→ **TASK BRIEF**
Edit the material that follows by replacing every instance of "collectors" with "collected by", keeping everything else the same.
■ ■ ■ ■ ■ ■ ■
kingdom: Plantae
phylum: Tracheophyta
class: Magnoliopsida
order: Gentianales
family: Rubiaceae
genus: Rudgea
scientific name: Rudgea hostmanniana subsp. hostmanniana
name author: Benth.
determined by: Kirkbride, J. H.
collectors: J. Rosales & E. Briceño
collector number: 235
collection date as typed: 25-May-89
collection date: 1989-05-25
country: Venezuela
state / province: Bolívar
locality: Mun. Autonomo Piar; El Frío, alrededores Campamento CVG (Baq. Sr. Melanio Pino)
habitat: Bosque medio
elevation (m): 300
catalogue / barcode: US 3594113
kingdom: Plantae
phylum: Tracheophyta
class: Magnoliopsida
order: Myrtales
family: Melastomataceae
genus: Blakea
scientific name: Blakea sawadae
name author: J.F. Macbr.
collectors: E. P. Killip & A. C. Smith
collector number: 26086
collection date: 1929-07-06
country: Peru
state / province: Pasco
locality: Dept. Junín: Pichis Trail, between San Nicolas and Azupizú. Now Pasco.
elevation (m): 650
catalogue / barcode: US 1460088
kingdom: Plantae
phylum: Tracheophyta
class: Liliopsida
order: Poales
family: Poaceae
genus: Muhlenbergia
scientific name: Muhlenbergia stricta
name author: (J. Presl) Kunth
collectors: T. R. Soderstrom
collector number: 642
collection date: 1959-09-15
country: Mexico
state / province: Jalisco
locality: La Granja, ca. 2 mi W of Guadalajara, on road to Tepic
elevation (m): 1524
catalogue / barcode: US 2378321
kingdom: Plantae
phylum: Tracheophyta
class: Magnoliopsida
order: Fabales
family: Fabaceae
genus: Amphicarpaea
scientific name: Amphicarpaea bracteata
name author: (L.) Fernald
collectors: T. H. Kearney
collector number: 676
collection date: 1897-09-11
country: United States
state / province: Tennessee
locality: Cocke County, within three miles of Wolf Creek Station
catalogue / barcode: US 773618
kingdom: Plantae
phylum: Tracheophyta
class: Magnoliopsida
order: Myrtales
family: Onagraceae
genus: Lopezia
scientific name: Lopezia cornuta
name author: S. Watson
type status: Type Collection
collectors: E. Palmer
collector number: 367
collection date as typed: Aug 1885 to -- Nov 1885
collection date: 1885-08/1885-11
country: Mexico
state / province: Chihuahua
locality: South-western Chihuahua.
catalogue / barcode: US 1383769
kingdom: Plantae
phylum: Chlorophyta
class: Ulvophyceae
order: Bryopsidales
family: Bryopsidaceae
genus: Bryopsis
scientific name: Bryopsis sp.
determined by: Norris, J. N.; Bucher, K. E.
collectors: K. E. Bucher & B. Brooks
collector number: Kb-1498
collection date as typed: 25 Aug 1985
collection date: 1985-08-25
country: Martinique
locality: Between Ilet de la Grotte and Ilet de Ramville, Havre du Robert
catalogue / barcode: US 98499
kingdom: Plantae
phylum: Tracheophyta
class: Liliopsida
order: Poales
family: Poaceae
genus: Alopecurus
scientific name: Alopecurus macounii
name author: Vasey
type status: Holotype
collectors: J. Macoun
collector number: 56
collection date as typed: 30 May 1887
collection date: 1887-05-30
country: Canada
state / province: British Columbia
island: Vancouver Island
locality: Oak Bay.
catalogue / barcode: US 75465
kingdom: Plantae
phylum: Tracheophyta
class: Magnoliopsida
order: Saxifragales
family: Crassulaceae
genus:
■ ■ ■ ■ ■ ■ ■
→ **WRITTEN SOLUTION**
kingdom: Plantae
phylum: Tracheophyta
class: Magnoliopsida
order: Gentianales
family: Rubiaceae
genus: Rudgea
scientific name: Rudgea hostmanniana subsp. hostmanniana
name author: Benth.
determined by: Kirkbride, J. H.
collected by: J. Rosales & E. Briceño
collector number: 235
collection date as typed: 25-May-89
collection date: 1989-05-25
country: Venezuela
state / province: Bolívar
locality: Mun. Autonomo Piar; El Frío, alrededores Campamento CVG (Baq. Sr. Melanio Pino)
habitat: Bosque medio
elevation (m): 300
catalogue / barcode: US 3594113
kingdom: Plantae
phylum: Tracheophyta
class: Magnoliopsida
order: Myrtales
family: Melastomataceae
genus: Blakea
scientific name: Blakea sawadae
name author: J.F. Macbr.
collected by: E. P. Killip & A. C. Smith
collector number: 26086
collection date: 1929-07-06
country: Peru
state / province: Pasco
locality: Dept. Junín: Pichis Trail, between San Nicolas and Azupizú. Now Pasco.
elevation (m): 650
catalogue / barcode: US 1460088
kingdom: Plantae
phylum: Tracheophyta
class: Liliopsida
order: Poales
family: Poaceae
genus: Muhlenbergia
scientific name: Muhlenbergia stricta
name author: (J. Presl) Kunth
collected by: T. R. Soderstrom
collector number: 642
collection date: 1959-09-15
country: Mexico
state / province: Jalisco
locality: La Granja, ca. 2 mi W of Guadalajara, on road to Tepic
elevation (m): 1524
catalogue / barcode: US 2378321
kingdom: Plantae
phylum: Tracheophyta
class: Magnoliopsida
order: Fabales
family: Fabaceae
genus: Amphicarpaea
scientific name: Amphicarpaea bracteata
name author: (L.) Fernald
collected by: T. H. Kearney
collector number: 676
collection date: 1897-09-11
country: United States
state / province: Tennessee
locality: Cocke County, within three miles of Wolf Creek Station
catalogue / barcode: US 773618
kingdom: Plantae
phylum: Tracheophyta
class: Magnoliopsida
order: Myrtales
family: Onagraceae
genus: Lopezia
scientific name: Lopezia cornuta
name author: S. Watson
type status: Type Collection
collected by: E. Palmer
collector number: 367
collection date as typed: Aug 1885 to -- Nov 1885
collection date: 1885-08/1885-11
country: Mexico
state / province: Chihuahua
locality: South-western Chihuahua.
catalogue / barcode: US 1383769
kingdom: Plantae
phylum: Chlorophyta
class: Ulvophyceae
order: Bryopsidales
family: Bryopsidaceae
genus: Bryopsis
scientific name: Bryopsis sp.
determined by: Norris, J. N.; Bucher, K. E.
collected by: K. E. Bucher & B. Brooks
collector number: Kb-1498
collection date as typed: 25 Aug 1985
collection date: 1985-08-25
country: Martinique
locality: Between Ilet de la Grotte and Ilet de Ramville, Havre du Robert
catalogue / barcode: US 98499
kingdom: Plantae
phylum: Tracheophyta
class: Liliopsida
order: Poales
family: Poaceae
genus: Alopecurus
scientific name: Alopecurus macounii
name author: Vasey
type status: Holotype
collected by: J. Macoun
collector number: 56
collection date as typed: 30 May 1887
collection date: 1887-05-30
country: Canada
state / province: British Columbia
island: Vancouver Island
locality: Oak Bay.
catalogue / barcode: US 75465
kingdom: Plantae
phylum: Tracheophyta
class: Magnoliopsida
order: Saxifragales
family: Crassulaceae
genus:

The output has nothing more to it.